Te doen
a) Schrijf een stuk uit het fragment over. Begin bij de woorden "sociaal domein;" en stop na de woorden "van deze verordening.".
b) Beantwoord deze vragen met behulp van het fragment:
(i) Naar welk artikel van de Algemene wet bestuursrecht verwijst het fragment?
(ii) Onder welke letter staat het taakveld onderwijs?
(iii) Wie kan volgens artikel 3 nadere regels stellen?
c) Noem alle taakvelden waarvoor volgens het fragment subsidie kan worden verstrekt.

Gekozen fragment
---

Artikel 2 Reikwijdte verordening

  • 1. Deze subsidieverordening is van toepassing op het verstrekken van subsidies door het college, zoals bedoeld in artikel 4:21 van de Algemene wet bestuursrecht, waarvoor geen regeling is getroffen in afzonderlijke verordeningen.

  • 2. Voor activiteiten, behorende tot de volgende taakvelden kan subsidie worden verstrekt:

    • a.

      veiligheid;

    • b.

      verkeer, vervoer en waterstaat;

    • c.

      economie;

    • d.

      onderwijs;

    • e.

      sport, cultuur en recreatie;

    • f.

      sociaal domein;

    • g.

      volksgezondheid en milieu;

    • h.

      volkshuisvesting, ruimtelijke ordening en stedelijke vernieuwing.

Artikel 3 Uitvoeringsregeling

Het college kan nadere regels stellen ter uitvoering van deze verordening.

---

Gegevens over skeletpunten
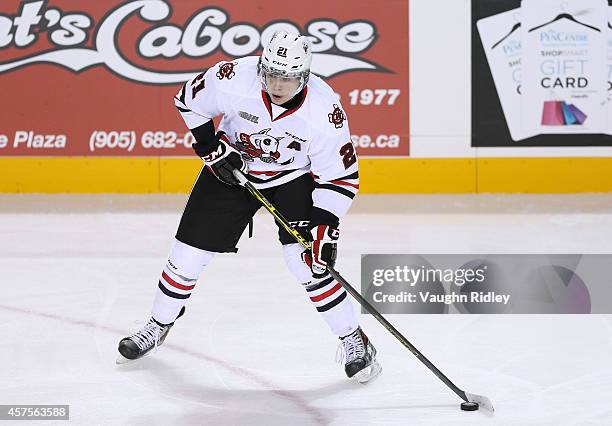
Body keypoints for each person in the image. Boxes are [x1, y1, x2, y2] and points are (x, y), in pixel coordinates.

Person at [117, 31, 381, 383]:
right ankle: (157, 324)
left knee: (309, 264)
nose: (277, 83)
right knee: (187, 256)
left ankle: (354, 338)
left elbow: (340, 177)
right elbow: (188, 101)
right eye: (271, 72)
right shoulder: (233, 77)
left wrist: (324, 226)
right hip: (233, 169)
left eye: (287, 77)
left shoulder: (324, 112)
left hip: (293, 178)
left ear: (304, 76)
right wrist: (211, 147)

---

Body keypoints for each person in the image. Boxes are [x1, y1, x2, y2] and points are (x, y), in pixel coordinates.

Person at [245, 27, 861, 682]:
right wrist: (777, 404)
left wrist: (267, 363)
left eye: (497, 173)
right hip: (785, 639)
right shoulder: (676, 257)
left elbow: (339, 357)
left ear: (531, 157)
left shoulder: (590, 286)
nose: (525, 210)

---

Antwoorden opdrachten
a)
sociaal domein;

    • g.

      volksgezondheid en milieu;

    • h.

      volkshuisvesting, ruimtelijke ordening en stedelijke vernieuwing.

Artikel 3 Uitvoeringsregeling

Het college kan nadere regels stellen ter uitvoering van deze verordening.

b)
(i) Artikel 4:21
(ii) d
(iii) Het college

c) veiligheid; verkeer, vervoer en waterstaat; economie; onderwijs; sport, cultuur en recreatie; sociaal domein; volksgezondheid en milieu; volkshuisvesting, ruimtelijke ordening en stedelijke vernieuwing